Fair Trade

Fair Trade is probably the most popular ethical label. You may have seen the round blue and green logo on lots of products: coffee, bananas, tea, and maybe even sports balls. The goal of the label is to improve the lives of the poor in developing countries by offering better trading terms to producers and helping them to organize. In exchange, to obtain the Fair Trade certification, farmers need to adhere to a list of environmental and labor standards.

Although Fair Trade-certified products still comprise a small share of the market, growth has been very rapid over the past decade. In 2014 alone, world sales of Fair Trade products were more than $6.5 billion and around 1.5 million farmers were part of a Fair Trade organization.

My research with Nathan Nunn asks whether Fair Trade actually works in delivering on its promise of alleviating poverty and building institutions. 

The Impacts of Fair Trade Certification: Evidence from Coffee Producers in Costa Rica (with Nathan Nunn). Working paper.

In this paper, we estimate the effects of Fair Trade (FT) certification on coffee producers in Costa Rica and find that  FT certification is associated with higher export prices, equal to approximately 4 cents per pound. Linking the producer-level information on FT certification to individual-level survey data, we find that FT certification increases income, but only for skilled coffee growers and farm owners. We find no evidence that many workers, including unskilled seasonal coffee pickers, benefit from certification.

Data sources:

The Economics of Fair Trade (with Nathan Nunn and Daniele Giovannucci)
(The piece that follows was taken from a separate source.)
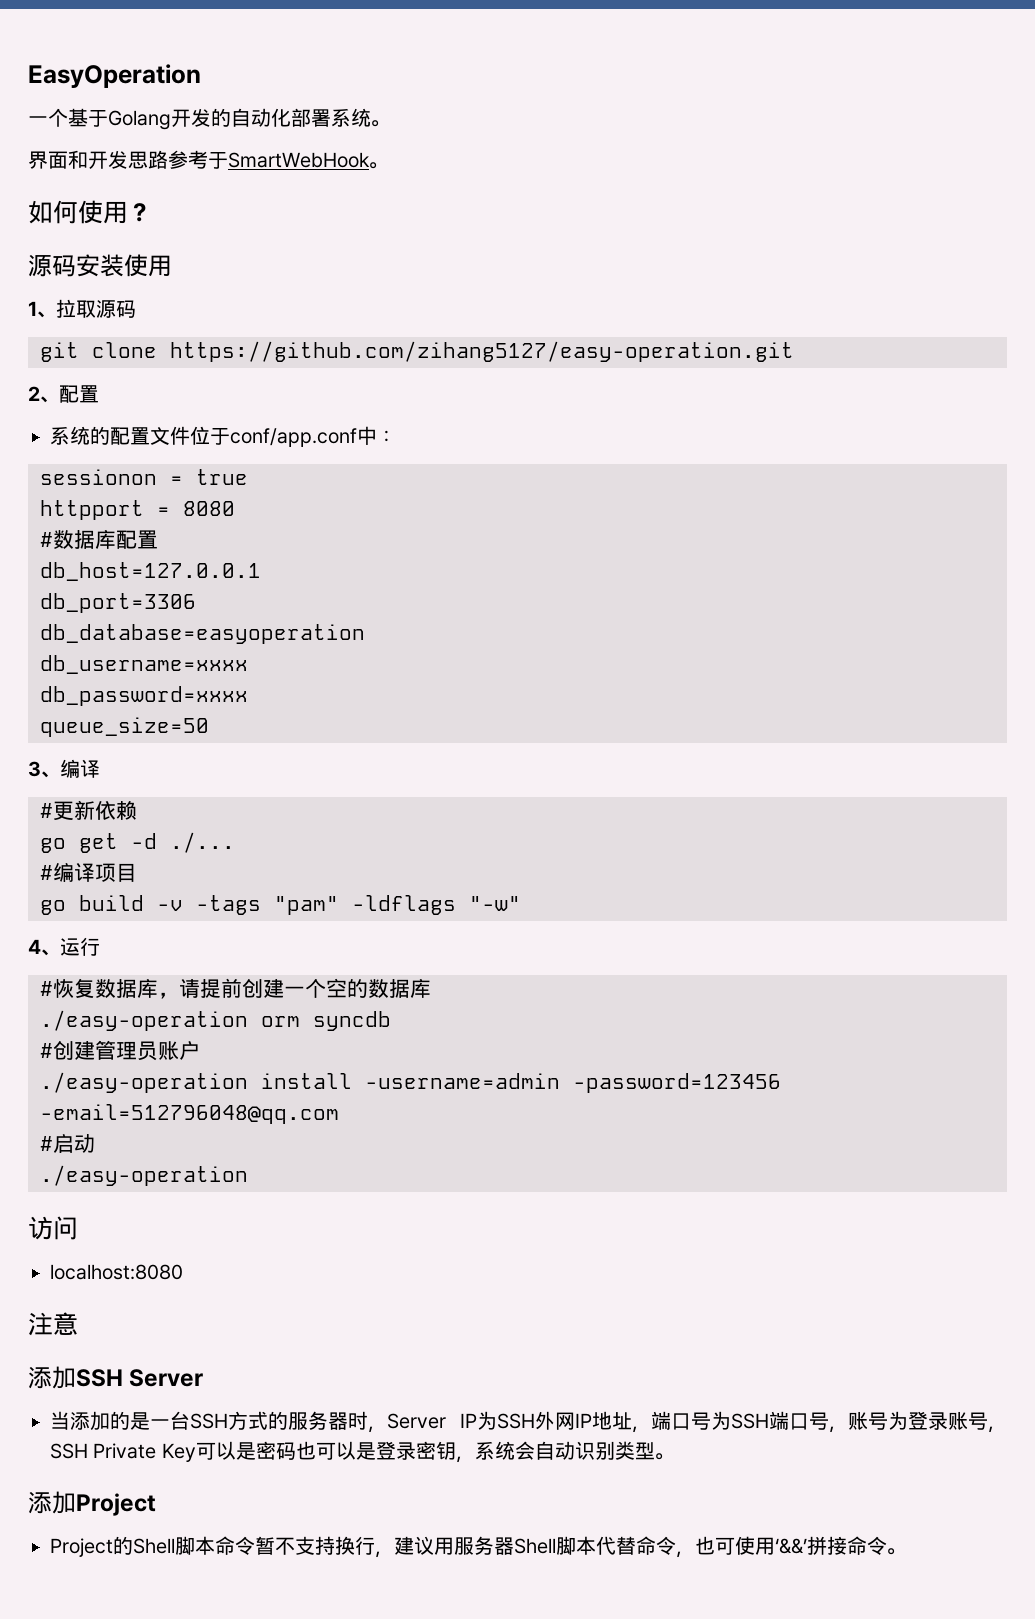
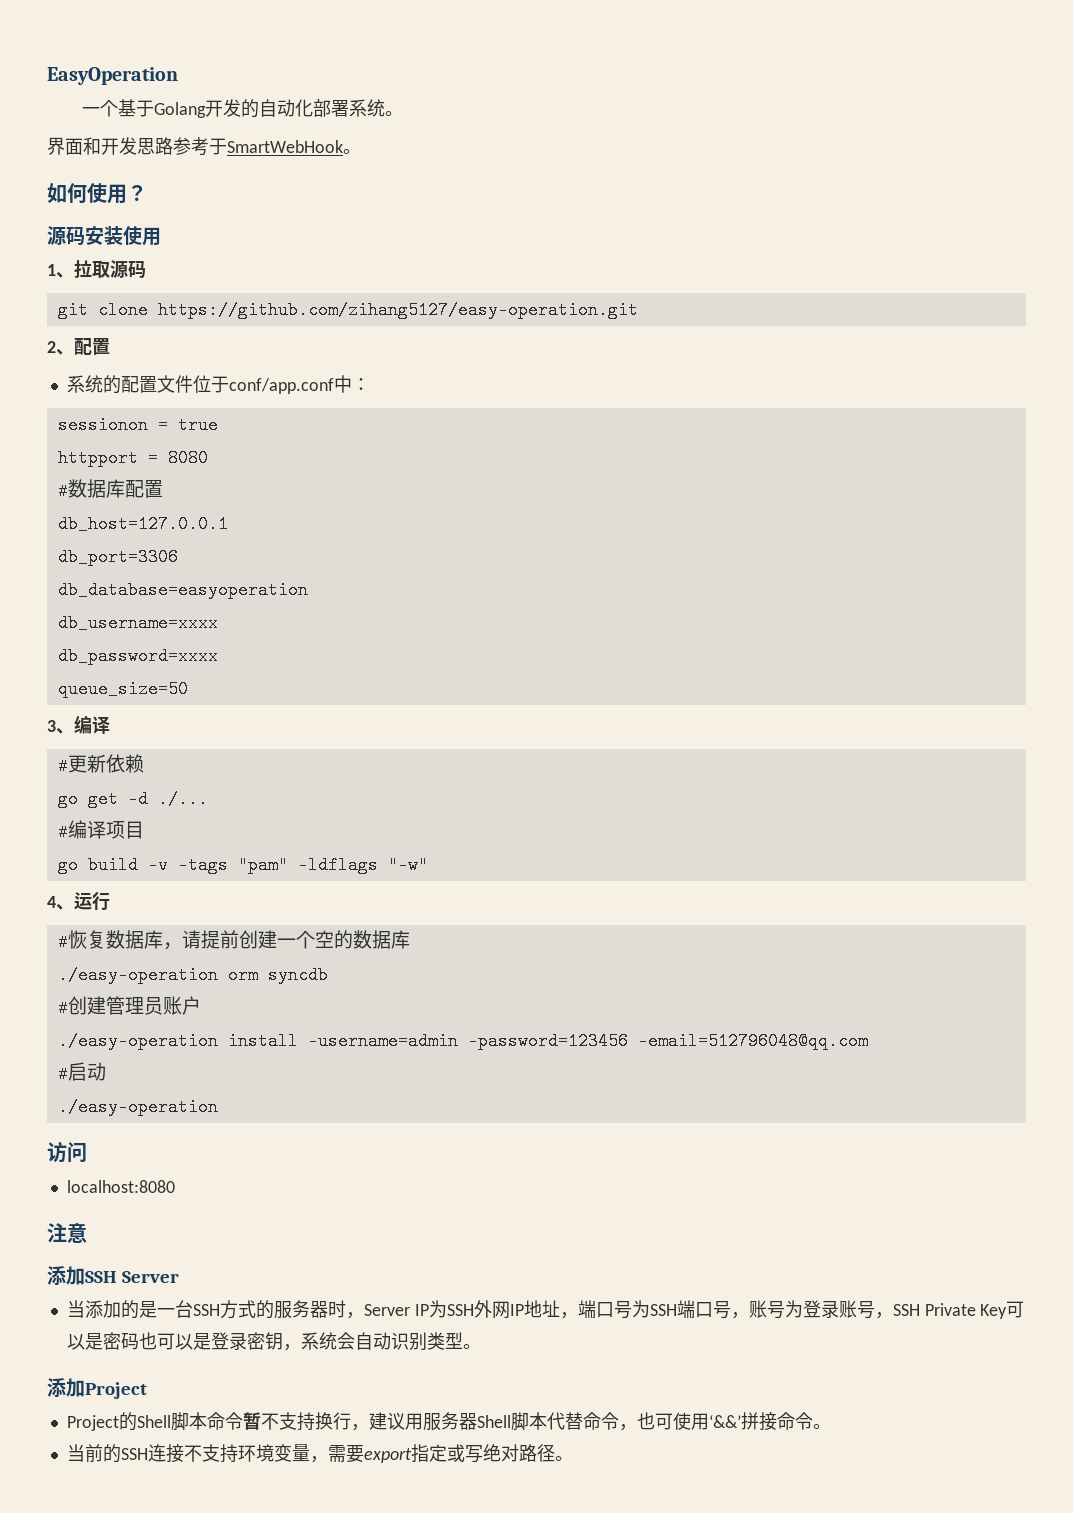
(906, 1551) none -> [66,1444,573,1463] // 当前的SSH连接不支持环境变量，需要export指定或写绝对路径。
We provide an overview of the primary requirements of Fair Trade, as well as the potential benefits and pitfalls from a theoretical and practical point of view. We also discuss the empirical evidence for whether Fair Trade is successful in accomplishing its goals of helping lift Fair Trade certified farmers out of poverty, providing stability, and encouraging farmers to engage in environmentally-responsible production.